Ms Ferchaud attributed her cancer and the deaths of family members to the pollution given off by the plants.
Robert Taylor, 83, also a resident of Cancer Alley, spoke of the “dozens” of family members and friends, including his wife and mother, who have been diagnosed with or died from cancer.
In addition to neighbors’ stories of prostate, liver and breast cancer, mothers spoke of stillbirths, infertility, childhood asthma, bronchitis and chronic sinus infections.
Kaitlyn Joshua, who lives in Ascension Parish and has suffered from chronic asthma since childhood, told HRW that her doctor said, “Kaitlyn, it’s where you live. It’s the air quality. You’re going to have to get out of there.’
Also from Ascension Parish, Dominic Kruger said, “Everyone is sick and dying, and it’s just going to get worse.”
Angie Roberts, 57, from St James, has lived in the area for 28 years. In 2019, she was diagnosed with breast cancer and underwent a mastectomy. Recently, her doctor discovered lumps in her other breast and she developed the autoimmune disease multiple sclerosis.
According to the report, fossil fuels and petrochemical emissions can increase the risk of autoimmune diseases such as MS.
Mrs Roberts said: ‘Who would want to live here?

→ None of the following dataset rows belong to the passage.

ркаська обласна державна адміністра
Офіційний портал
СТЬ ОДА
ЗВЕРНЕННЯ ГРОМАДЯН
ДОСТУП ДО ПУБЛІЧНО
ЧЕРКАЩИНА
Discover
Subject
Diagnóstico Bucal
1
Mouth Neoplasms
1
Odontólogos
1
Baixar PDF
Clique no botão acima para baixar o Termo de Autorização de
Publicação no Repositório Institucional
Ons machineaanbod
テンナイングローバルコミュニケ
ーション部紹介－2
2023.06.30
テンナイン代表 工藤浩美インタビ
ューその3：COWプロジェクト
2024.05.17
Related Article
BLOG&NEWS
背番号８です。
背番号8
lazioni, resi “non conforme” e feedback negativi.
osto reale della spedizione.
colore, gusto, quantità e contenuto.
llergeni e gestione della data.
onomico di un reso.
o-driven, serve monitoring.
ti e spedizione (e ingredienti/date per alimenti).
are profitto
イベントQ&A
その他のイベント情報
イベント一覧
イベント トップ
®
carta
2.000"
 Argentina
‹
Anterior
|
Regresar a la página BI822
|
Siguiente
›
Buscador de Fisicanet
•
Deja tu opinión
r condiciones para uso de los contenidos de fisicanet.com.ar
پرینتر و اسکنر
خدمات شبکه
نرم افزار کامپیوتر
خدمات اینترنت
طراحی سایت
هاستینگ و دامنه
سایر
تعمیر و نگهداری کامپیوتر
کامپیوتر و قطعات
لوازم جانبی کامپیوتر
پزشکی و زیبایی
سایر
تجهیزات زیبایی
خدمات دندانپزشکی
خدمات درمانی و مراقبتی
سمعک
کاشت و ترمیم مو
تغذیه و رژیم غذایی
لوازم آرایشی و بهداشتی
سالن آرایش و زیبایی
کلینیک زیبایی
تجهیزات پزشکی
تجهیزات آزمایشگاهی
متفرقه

I’m dying here.’
Parents also told HRW to keep their children home from school and indoors due to poor air quality.
Louisiana’s Cancer Alley is far from the only area where residents are at risk.
A task force for clean air report In 2022, it was found that nearly 14 million people in the US were at increased risk of cancer due to toxic pollutants.

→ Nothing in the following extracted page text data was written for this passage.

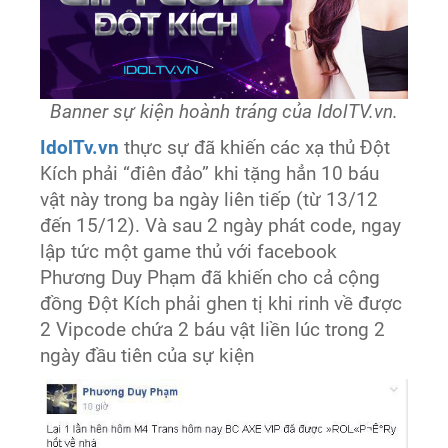
Banner sự kiện hoành tráng của IdolTV.vn.
IdolTv.vn
thực sự đã khiến các xạ thủ Đột
Kích phải “điên đảo” khi tặng hẳn 10 báu
vật này trong ba ngày liên tiếp (từ 13/12
đến 15/12). Và sau 2 ngày phát code, ngay
lập tức một game thủ với facebook
Phương Duy Phạm đã khiến cho cả cộng
đồng Đột Kích phải ghen tị khi rinh về được
2 Vipcode chứa 2 báu vật liền lúc trong 2
ngày đầu tiên của sự kiện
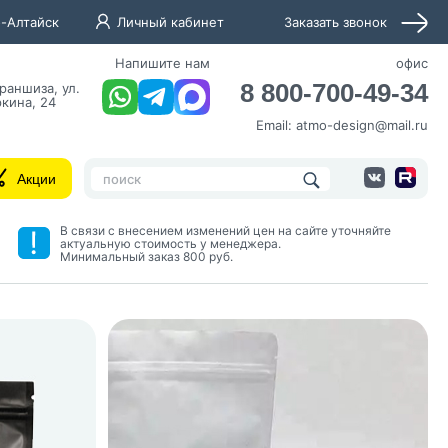
-Алтайск
Личный кабинет
Заказать звонок
Напишите нам
офис
8 800-700-49-34
раншиза, ул.
кина, 24
Email:
atmo-design@mail.ru
Акции
В связи с внесением изменений цен на сайте уточняйте
актуальную стоимость у менеджера.
Минимальный заказ 800 руб.
нных и согласие с
 рассылок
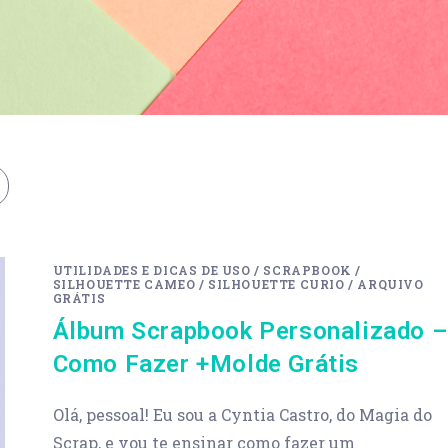
UTILIDADES E DICAS DE USO
/
SCRAPBOOK
/
SILHOUETTE CAMEO
/
SILHOUETTE CURIO
/
ARQUIVO
GRÁTIS
Álbum Scrapbook Personalizado –
Como Fazer +Molde Grátis
Olá, pessoal! Eu sou a Cyntia Castro, do Magia do
Scrap, e vou te ensinar como fazer um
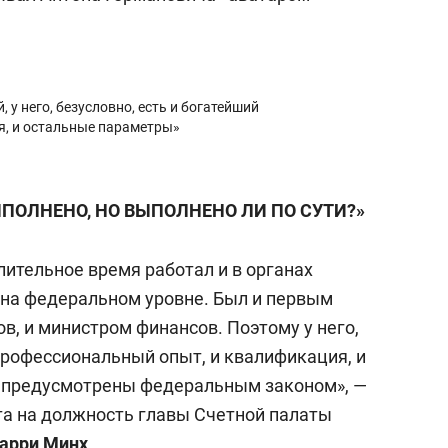
 у него, безусловно, есть и богатейший
я, и остальные параметры»
ЫПОЛНЕНО, НО ВЫПОЛНЕНО ЛИ ПО СУТИ?»
лительное время работал и в органах
и на федеральном уровне. Был и первым
в, и министром финансов. Поэтому у него,
профессиональный опыт, и квалификация, и
 предусмотрены федеральным законом», —
а на должность главы Счетной палаты
арри Минх
.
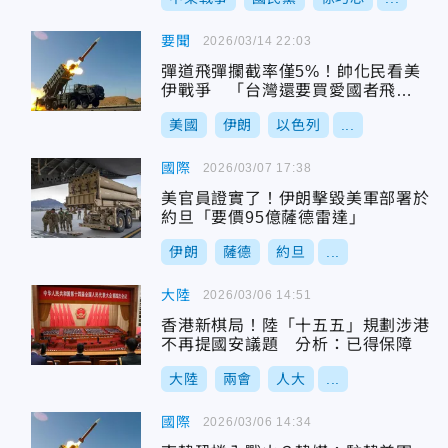
要聞
2026/03/14 22:03
彈道飛彈攔截率僅5%！帥化民看美
伊戰爭 「台灣還要買愛國者飛
彈？」
美國
伊朗
以色列
...
國際
2026/03/07 17:38
美官員證實了！伊朗擊毀美軍部署於
約旦「要價95億薩德雷達」
伊朗
薩德
約旦
...
大陸
2026/03/06 14:51
香港新棋局！陸「十五五」規劃涉港
不再提國安議題 分析：已得保障
大陸
兩會
人大
...
國際
2026/03/06 14:34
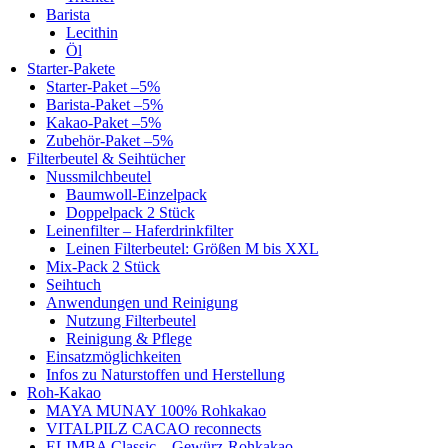
Barista
Lecithin
Öl
Starter-Pakete
Starter-Paket –5%
Barista-Paket –5%
Kakao-Paket –5%
Zubehör-Paket –5%
Filterbeutel & Seihtücher
Nussmilchbeutel
Baumwoll-Einzelpack
Doppelpack 2 Stück
Leinenfilter – Haferdrinkfilter
Leinen Filterbeutel: Größen M bis XXL
Mix-Pack 2 Stück
Seihtuch
Anwendungen und Reinigung
Nutzung Filterbeutel
Reinigung & Pflege
Einsatzmöglichkeiten
Infos zu Naturstoffen und Herstellung
Roh-Kakao
MAYA MUNAY 100% Rohkakao
VITALPILZ CACAO reconnects
ELIMBA Classic – Gewürz-Rohkakao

These people in 236 counties in 21 states face a cancer risk that exceeds the EPA’s one-in-a-million “concerning” threshold.
In 33 provinces the risk of cancer is greater than one in 250,000 and in three provinces the risk is one in 100,000
Action against breast cancer added that when women are exposed to cancer-causing chemicals and hormone-disrupting chemicals, it can affect their risk of breast cancer, especially when exposed during crucial developmental times, such as puberty.

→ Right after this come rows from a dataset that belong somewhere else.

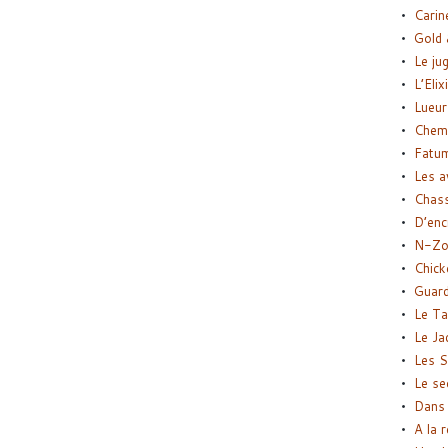
Carin
Gold 
Le ju
L’Elix
Lueur
Chemi
Fatu
Les a
Chas
D’enc
N-Zo
Chick
Guard
Le Ta
Le Ja
Les S
Le se
Dans 
A la 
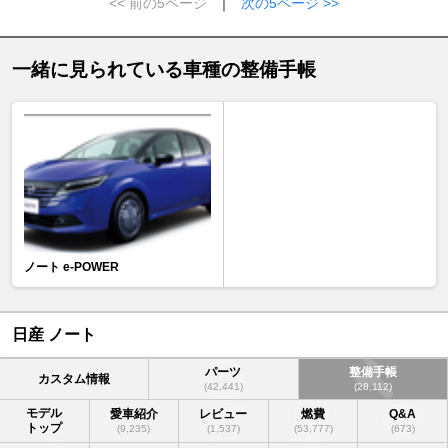
<< 前の5ページ
｜
次の5ページ >>
一緒に見られている車種の整備手帳
ノート e-POWER
日産 ノート
パーツ
整備手帳
カスタム情報
(42,441)
(28,112)
モデル
愛車紹介
レビュー
燃費
Q&A
トップ
(9,235)
(1,537)
(53,777)
(673)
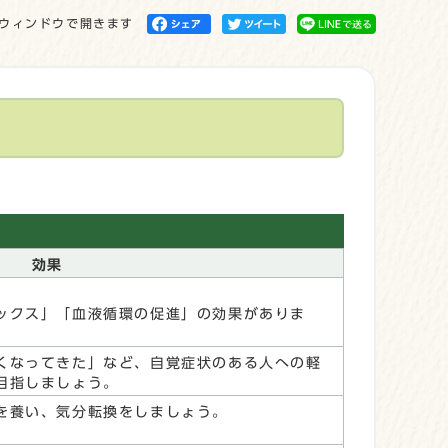
ウィンドウで開きます
効果
ックス」「血液循環の促進」の効果がありま
くなってきた」など、自覚症状のある人への軽
目指しましょう。
を養い、気分転換をしましょう。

A 2021 Harvard study found that more than 8 million people died in 2018 due to fossil fuel pollution, accounting for 18 percent of global deaths.
And according to the World Health Organization, people exposed to air pollution are more likely to develop strokes, heart disease, lung cancer, respiratory infections and countless other diseases.
WHO reported that environmental and household air pollution are linked to 7 million premature deaths annually.
For the report, HRW researchers focused on emissions from plants near playgrounds, schools, senior housing, homes, farms and businesses.
Researchers spoke to 37 residents along Cancer Alley between September 2022 and January 2024.
Antonia Juhasz, senior fossil fuel researcher at HRW, said: “The fossil fuel and petrochemical industries have created a ‘sacrifice zone’ in Louisiana.
“The failure of state and federal authorities to properly regulate the industry has serious consequences.”
In 2022, the UN Special Rapporteur on Human Rights and the Environment also called these areas in Louisiana “sacrifice zones” and considered them among the most polluted and dangerous places on earth.
And at least 19 more facilities are planned for Cancer Alley.
In 2020 alone, two-thirds of all greenhouse gas emissions in Louisiana came from 150 factories in Cancer Alley.
Following their findings, HRW researchers urged local, state and federal authorities to support laws regulating fossil fuels or petrochemical plants.
Lawmakers should limit the areas where these facilities are built and require their operators to “implement practices and procedures that protect the human rights of frontline communities, including by establishing and effectively enforcing regulations and taking immediate and comprehensive action to deter and remedy violations.”
In Louisiana specifically, the report states that the state’s Department of Environmental Quality should deny permits to build in communities already overburdened by pollution, and that the EPA should order facilities to cease operations until they can come into compliance with standards that are laid down in the Clean Air Act.